● WHAT IS ASKED:
1. In the text on anti-money laundering rules for cryptocurrency, which European Union Member State is named as the exception among those applying these laws?
2. List every measure that the text on anti-money laundering rules for cryptocurrency says implicit bans put in place.
3. Continue the text on anti-money laundering rules for cryptocurrency from its last sentence.

● READING TEXT:
Start

Why Adapt Existing Transaction Monitoring Capabilities to Tackle Cryptocurrency AML? (2024)

What are the anti-money laundering regulations for cryptocurrency?

A recent update report from the Library of Congress (dated November, 2021) highlights the increase in jurisdictions that are now implementing a regulatory framework around the use of cryptocurrencies. In 2018, the report originally identified eight jurisdictions with an absolute ban and fifteen jurisdictions with an implicit ban. However, the updated November 2021 report has seen those numbers rise to nine and 42 jurisdictions, respectively.

These implicit bans prohibit banks and other financial institutions from dealing in cryptocurrencies, offering services to individuals/businesses that deal in cryptocurrencies, and banning cryptocurrency exchanges.

Why is crypto AML compliance so important?

As crypto and digital currencies become more mainstream, there’s greater pressure to get anti-money laundering policies and strategies updated and standardized. In the updated November 2021 report, a total of 103 jurisdictions are identified as applying tax, AML/CTF (Anti-Money Laundering/Counter Terrorist Financing) laws to cryptocurrencies, with the vast majority applying both. These jurisdictions include the European Union Member States, with the exception of Bulgaria. Previously, in 2018, only 33 jurisdictions were found to regulate cryptocurrencies in these areas, with just five applying both tax and AML/CFT laws. This trend will continue to increase as bodies such as The Financial Action Task Force (FATF) continue to extend the application of its standards to new technologies and areas of risk.

Do absolute and implicit bans effectively manage the risks of digital currencies?

Despite these efforts to regulate crypto, the question still remains: is the approach of explicitly or implicitly banning the use or servicing around crypto currencies the most effective way of protecting organizations from the criminal abuse and risk exposure attributed with the digital currencies?

End

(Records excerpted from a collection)
Start

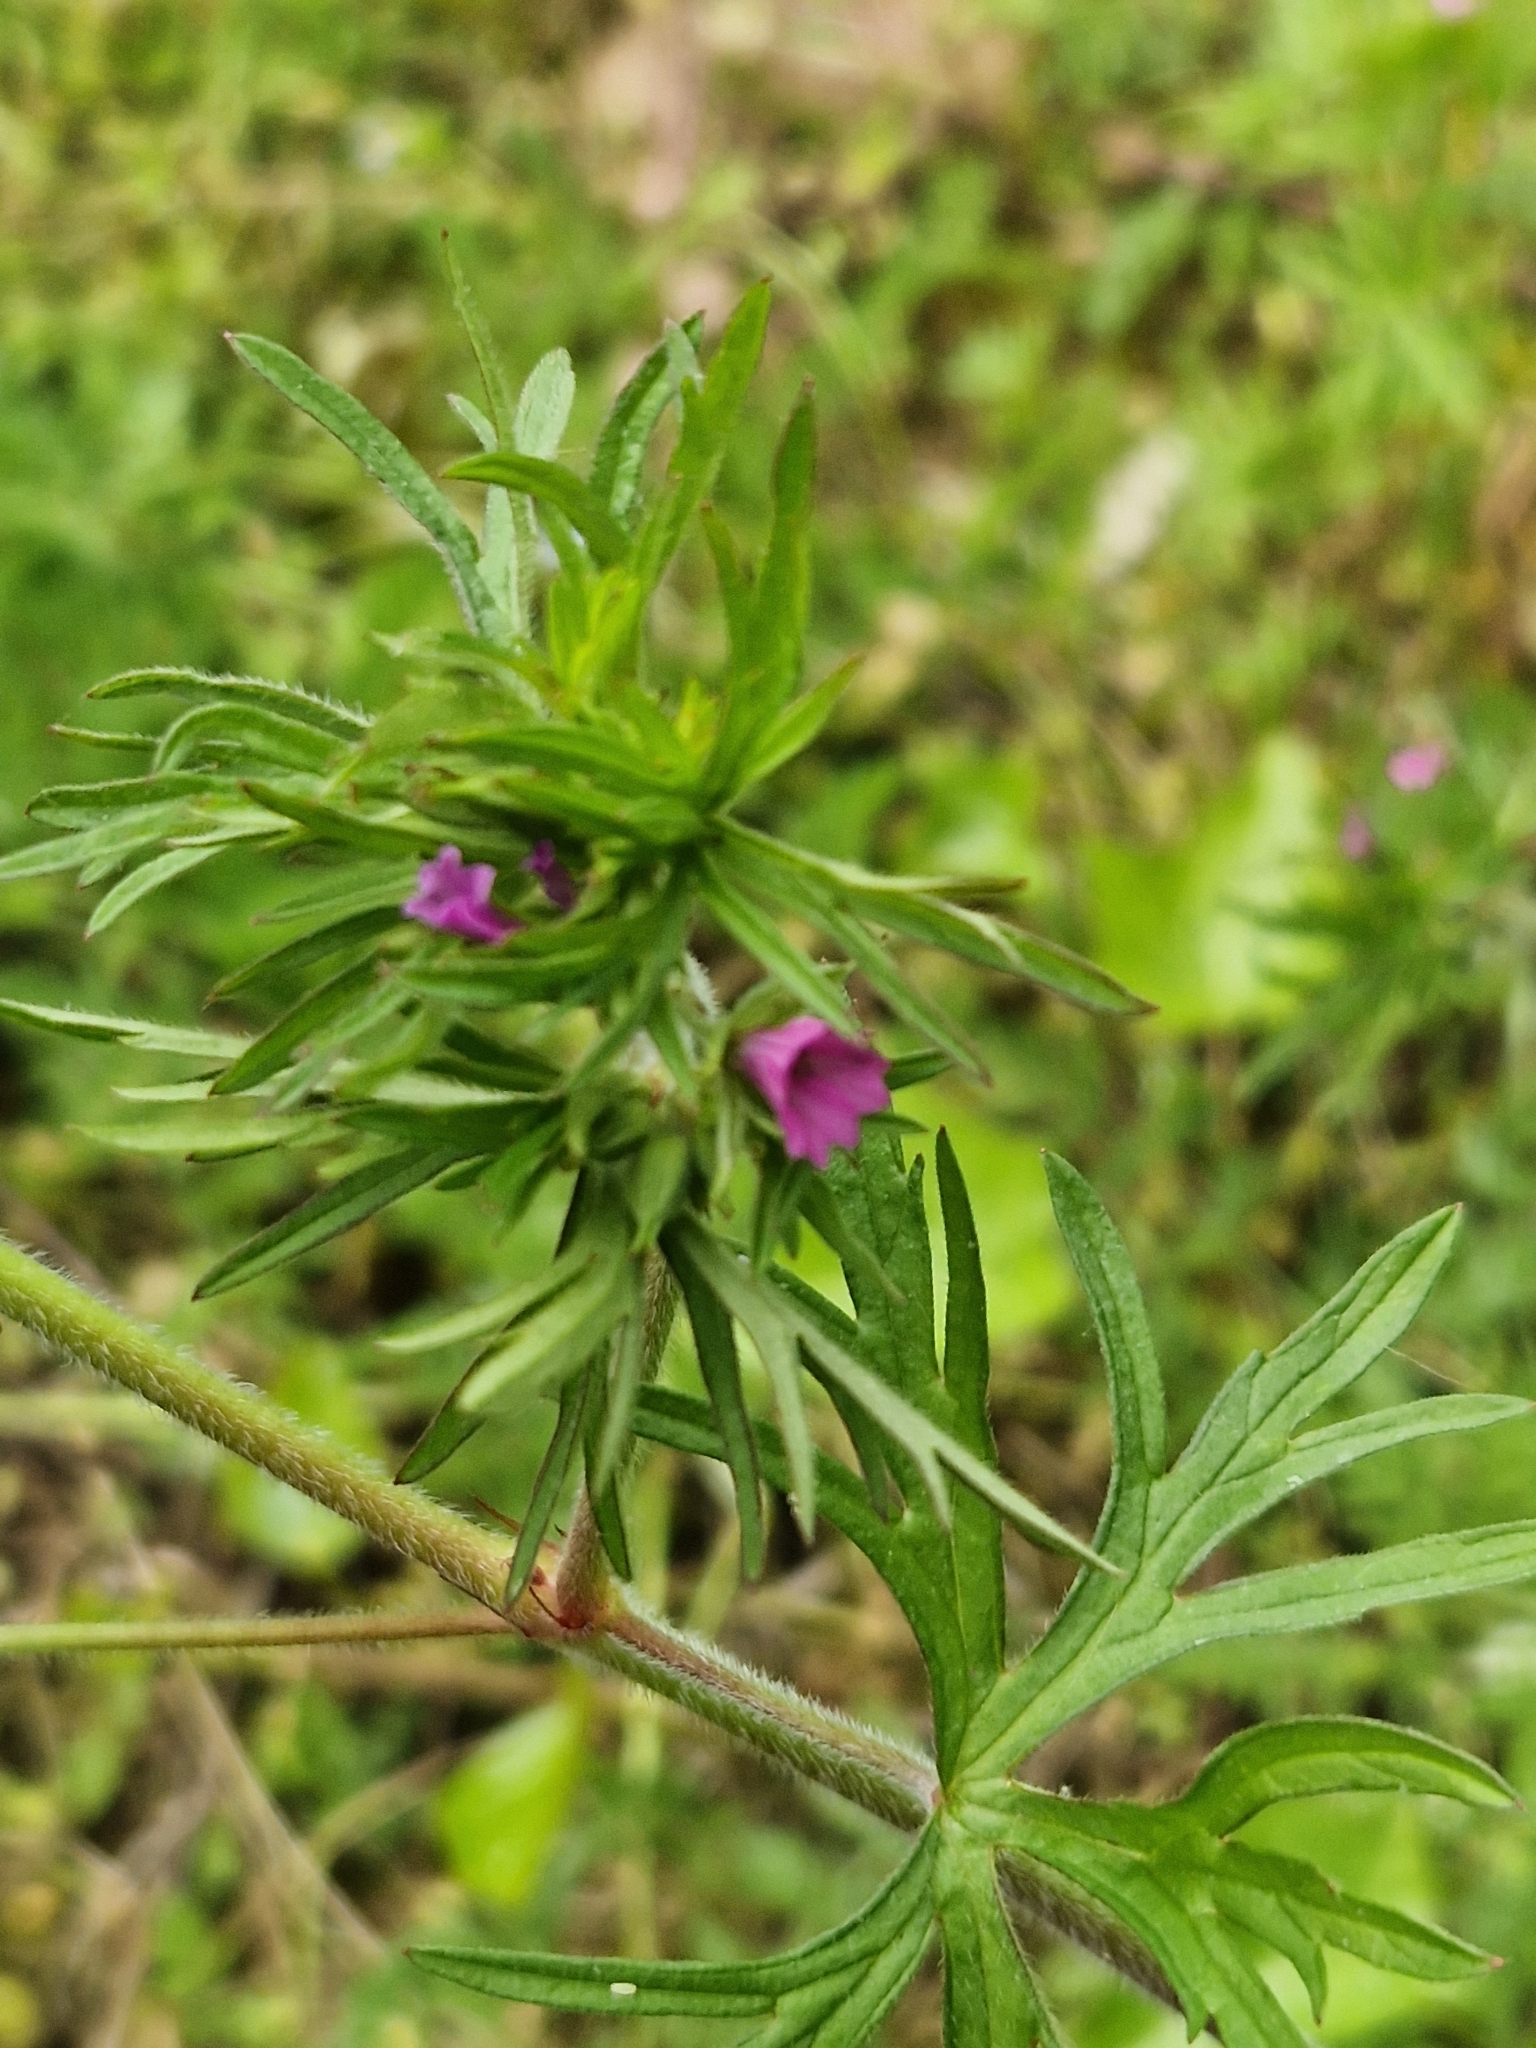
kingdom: Plantae
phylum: Tracheophyta
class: Magnoliopsida
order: Geraniales
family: Geraniaceae
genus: Geranium
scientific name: Geranium dissectum
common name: Cut-leaved crane's-bill
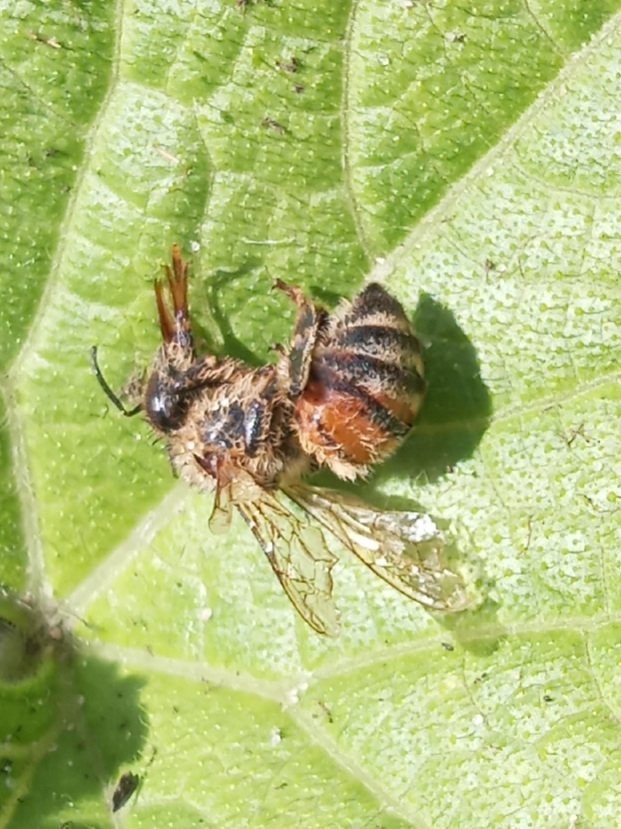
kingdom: Animalia
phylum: Arthropoda
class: Insecta
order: Hymenoptera
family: Apidae
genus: Apis
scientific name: Apis mellifera
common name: Honey bee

End

● ANSWERS GIVEN:
1. Bulgaria

2.
- Prohibiting banks and other financial institutions from dealing in cryptocurrencies
- Prohibiting them from offering services to individuals/businesses that deal in cryptocurrencies
- Banning cryptocurrency exchanges

3.
Historically, creating a prohibition focused regulatory framework around a particular activity does not make the challenge disappear. On the contrary, oftentimes it makes the entity, which the framework sought to protect, more prone to abuse, as it removes all protection for the parties involved, simply driving illicit activity to less regulated routes and creating further financial exclusion.

It can be argued that the current approach which some countries and individual financial institutions – with very notable exceptions – are taking to the management of cryptocurrency risk can be likened to the ongoing de-risking phenomenon impacting correspondent banking. De-risking involves removing the risk entirely, rather than managing it with appropriate policies, risk assessments and tools.

The EBA’s recent opinion piece on de-risking outlines how simply stopping access to services for a specific product, or a portion of the customer population, can be perceived as a sign of ineffective AML/TF risk management rather than the opposite. Removing the ‘risky’ customer, or banning the servicing of certain activity, does not translate to a removal of risk. Without effective risk detection in place, financial institutions are only exposing themselves to further indirect risk, which is going on undetected. This is why crypto transaction monitoring is key.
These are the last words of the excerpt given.